Lee Scott calls the winners of Clayton’s Democratic primary, “the Republican slate.” He said Bell picked constant fights with Hill over funding “as a survival strategy” to distract voters from his own inaction and grabs for power.
“We have new leaders. Let’s hope they can improve the county,” Scott said. “But we have to remember, the current chairman was in charge the last four years.”
In interviews, residents were mixed about Bell’s ability to lead the county out of its housing crisis and school system troubles, for which he is not directly responsible.
Maria Gold, 60, who has lived in the county for 21 years, was hopeful Bell could step up to the plate. “I think he will,” she said. “I think that they’ll all have to work together. It has to be a collaborative effort, but it’s going to take a lot of work for sure.”
Joseph Wheeler, vice president of the local NAACP, leaned toward Bell in the election. “But he wasn’t my dream choice. He had a winning strategy, but he still has baggage and concerns with his relationship with Ronnie Thornton [a friend of Bell who was convicted in the corruption probe that also netted Atlanta Mayor Bill Campbell] and Crandle Bray [the former county chairman], who is certainly old guard.”
Yet, it’s that kind of broad experience, hewn during his years in the Atlanta police — as chief from 2000 to 2004 — that makes Bell effective, said Kelley Jackson, who was active in Clayton politics for years.
“You need someone who’s calloused. He can go from the streets to the board room,” said Jackson. “He can be a little short or brash. But he has charisma. He’s a father figure with a paternal personality.”
Bell often refers to Clayton County in first-person singular, as in “my tax base” or “27,000 of my homes were reduced in value.”
The results of the recent elections may help stem the white flight that has occurred for a decade and stabilize the community, Jackson said. “It was vitally important for the residents with deep roots in Clayton County who didn’t want to leave. The whites want a voice, too. They may be only 30 percent [actually 23 percent] but they want a voice.”
A driving force
Listening to the public, the police ranks and political leaders was always Bell’s forte, said Lou Arcangeli, a former deputy chief in Atlanta and top aide to Bell.
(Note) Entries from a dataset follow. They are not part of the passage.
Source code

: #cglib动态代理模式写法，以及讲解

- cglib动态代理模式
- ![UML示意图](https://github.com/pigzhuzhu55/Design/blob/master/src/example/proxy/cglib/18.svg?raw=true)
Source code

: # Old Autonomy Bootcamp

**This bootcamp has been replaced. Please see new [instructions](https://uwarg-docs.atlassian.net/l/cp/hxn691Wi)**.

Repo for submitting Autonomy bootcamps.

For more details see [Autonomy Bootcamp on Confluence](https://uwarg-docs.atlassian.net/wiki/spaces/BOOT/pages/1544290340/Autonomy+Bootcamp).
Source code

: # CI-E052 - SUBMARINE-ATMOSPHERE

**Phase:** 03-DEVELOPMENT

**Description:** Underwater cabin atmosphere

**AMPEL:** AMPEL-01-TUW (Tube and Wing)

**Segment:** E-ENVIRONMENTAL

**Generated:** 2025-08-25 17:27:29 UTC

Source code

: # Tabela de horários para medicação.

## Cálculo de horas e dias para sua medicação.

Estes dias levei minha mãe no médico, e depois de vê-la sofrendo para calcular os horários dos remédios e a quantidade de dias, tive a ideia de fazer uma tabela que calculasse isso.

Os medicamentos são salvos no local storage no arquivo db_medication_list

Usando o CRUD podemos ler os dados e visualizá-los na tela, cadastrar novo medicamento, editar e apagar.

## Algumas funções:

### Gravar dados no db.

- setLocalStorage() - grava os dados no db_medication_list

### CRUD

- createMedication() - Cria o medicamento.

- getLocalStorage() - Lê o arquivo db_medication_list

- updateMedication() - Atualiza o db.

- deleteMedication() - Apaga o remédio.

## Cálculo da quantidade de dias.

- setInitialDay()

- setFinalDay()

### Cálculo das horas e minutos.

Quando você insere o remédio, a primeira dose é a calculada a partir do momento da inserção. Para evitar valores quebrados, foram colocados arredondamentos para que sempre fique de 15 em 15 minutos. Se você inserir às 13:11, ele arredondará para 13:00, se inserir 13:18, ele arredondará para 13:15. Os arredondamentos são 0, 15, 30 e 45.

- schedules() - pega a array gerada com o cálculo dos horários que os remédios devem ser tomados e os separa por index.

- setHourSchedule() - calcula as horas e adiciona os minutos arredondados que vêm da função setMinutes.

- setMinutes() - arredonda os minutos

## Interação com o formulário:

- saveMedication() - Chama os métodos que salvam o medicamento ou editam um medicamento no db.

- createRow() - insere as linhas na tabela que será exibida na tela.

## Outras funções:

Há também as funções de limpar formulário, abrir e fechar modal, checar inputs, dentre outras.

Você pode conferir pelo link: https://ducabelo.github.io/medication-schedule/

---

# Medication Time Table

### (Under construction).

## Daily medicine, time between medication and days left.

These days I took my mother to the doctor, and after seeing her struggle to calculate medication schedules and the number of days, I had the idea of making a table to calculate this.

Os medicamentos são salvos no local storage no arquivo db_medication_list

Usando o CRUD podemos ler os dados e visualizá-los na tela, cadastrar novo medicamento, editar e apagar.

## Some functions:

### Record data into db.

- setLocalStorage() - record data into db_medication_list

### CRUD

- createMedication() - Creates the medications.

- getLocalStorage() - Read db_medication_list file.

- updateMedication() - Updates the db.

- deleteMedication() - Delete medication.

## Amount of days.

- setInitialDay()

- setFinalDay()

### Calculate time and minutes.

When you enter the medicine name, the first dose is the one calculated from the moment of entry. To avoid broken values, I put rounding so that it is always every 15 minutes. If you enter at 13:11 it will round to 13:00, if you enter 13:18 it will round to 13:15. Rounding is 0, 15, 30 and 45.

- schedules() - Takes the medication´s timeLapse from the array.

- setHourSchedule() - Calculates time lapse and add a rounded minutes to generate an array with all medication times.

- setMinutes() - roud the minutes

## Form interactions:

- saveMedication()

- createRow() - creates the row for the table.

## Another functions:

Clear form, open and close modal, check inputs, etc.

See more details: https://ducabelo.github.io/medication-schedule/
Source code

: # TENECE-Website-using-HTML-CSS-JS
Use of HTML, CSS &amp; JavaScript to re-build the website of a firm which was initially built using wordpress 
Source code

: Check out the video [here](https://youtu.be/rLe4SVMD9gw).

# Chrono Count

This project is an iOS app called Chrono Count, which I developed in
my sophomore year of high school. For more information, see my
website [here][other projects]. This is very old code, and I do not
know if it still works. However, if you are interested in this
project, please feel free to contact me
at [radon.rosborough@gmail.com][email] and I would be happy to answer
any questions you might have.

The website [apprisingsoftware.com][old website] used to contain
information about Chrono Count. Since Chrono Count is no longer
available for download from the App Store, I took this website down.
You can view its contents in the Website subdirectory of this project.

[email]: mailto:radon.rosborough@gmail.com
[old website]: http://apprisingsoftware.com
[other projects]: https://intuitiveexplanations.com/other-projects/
Bell did well to forge relationships with white cops he knew belittled him behind his back, as well as older black officers “who thought he was an upstart,” Arcangeli said.
The recent elections “validated what I already knew. It’s inclusion and coalition building. He promoted people in the department that he did not like or even trust. But he knew they could do the job,” Arcangeli said.
Bell’s job has him maintaining a whirlwind schedule that over two days last week had him meeting with school officials, the governor’s office, the director of Hartsfield-Jackson International Airport (much of which is in Clayton County), Clayton mayors and the Atlanta Regional Council. He said his job is to hold the line on spending — it increased slightly in Clayton this year — and to garner some job-creating development for the county.
“There seems to be a need [for Bell] to control — whether it be the school board or another city,” said Phaedra Graham, the former Riverdale mayor who ran unsuccessfully against Bell this year. She has a suggestion for his second term: “Focus on the affairs of the county. We have problems with crime and foreclosures. People are moving away. We’re looking at a reduction in our tax base.”
Bell said he knows the distinctions between the school and county boards. But this is a crisis, and bold steps must be taken. In the early 1990s, when the crack epidemic came to Atlanta, Bell pushed for a juvenile curfew.
The situation with the schools “is the driving force, whether our community survives or is severely diminished. This has crossed over to affect everything in the county,” he said, pounding the table. “So it is my job.”
The sudden noise caused several diners to look up at the “only adult” in the room.
Staff writer Michelle Ewing contributed to this report.